Marie and Dave Hayes, Ocean City residents and retired college professors, spoke up to support the resolution presented by Shaffer, Panico and Nicoletti.
“We have heard several speakers tonight on the newly mandated sex education standards that force-feed our students the concepts of vaginal, oral, anal sex, masturbation, and abortion by the eighth grade as well as radical gender and sexual ideologies,” Marie Hayes said. “The radical, extremist proponents of the sex education mandates claim that this is not an issue, and that the three new school board members are merely engaging in politics, but parents and taxpayers have spoken and they strongly disagree with Governor Murphy’s new state sex education standards.” She added citizens showed that by voting out four incumbents in the November school board election.
She said the divisiveness is coming from the other side. “… in truth, it is the radical extremists who have consistently resorted to mockery, harassment, and name-calling since last summer. They turned the campaign into dishonest, divisive, and hateful attacks and, even now, are treating the three new board members disrespectfully,” she said, noting the only issue is about parents controlling the sexual education of minor children.
Dave Hayes also called the proponents of the standards “extremists” and that “studies have clearly shown that pushing sex education to children as young as second grade can be very confusing and detrimental to their development.”
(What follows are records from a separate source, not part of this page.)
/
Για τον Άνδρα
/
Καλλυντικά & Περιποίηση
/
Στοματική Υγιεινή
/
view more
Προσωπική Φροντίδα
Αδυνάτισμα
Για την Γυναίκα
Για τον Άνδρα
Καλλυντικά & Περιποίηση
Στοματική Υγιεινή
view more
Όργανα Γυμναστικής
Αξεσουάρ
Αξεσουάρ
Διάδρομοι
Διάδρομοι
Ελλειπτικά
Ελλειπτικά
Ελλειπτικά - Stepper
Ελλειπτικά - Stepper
He said the “overwhelming majority” of Ocean City voters agreed with the three board members and want the district to follow the “courageous example” of other districts that have parents opt-in to the standards rather than opt-out, and have sex ed done in modules to be taken home and done under parental supervision.
Dr. Jeanmarie Mason, a former high school teacher and administrator now teaching at Rowan and St. Joseph’s universities, said she wanted to applaud and thank the school board for approving the standards.
“As someone who supervised health and physical education standards in a public school district, I stand before you to let you know the standards and resulting curriculum did help to protect the health and safety of our students,” she said.
Mason said it was important to teach children the correct anatomical parts of their body so they can accurately report abuse.
Dr. Joeigh Perella of Vineland said she came to talk to the board about aspects of her childhood and the struggles she had growing up because she didn’t have access to much of the information the curricula in the standards provides students today.
“I suffered years of undiagnosed depression, I suffered years of suicidal ideations, I suffered years of never knowing or loving myself for who I am,” she said. Perella asked the board to support the guidelines and the faculty implementing them “so your students don’t have to have the childhood that I had.”
“We should be seen and accepted for who we are. We should be believed when we speak up about who we are,” she said. “Resolutions that stand against these standards are a dog whistle to members of my community telling us that you are not welcome. I know that is not true for Ocean City, New Jersey. You have always welcomed me into your community.”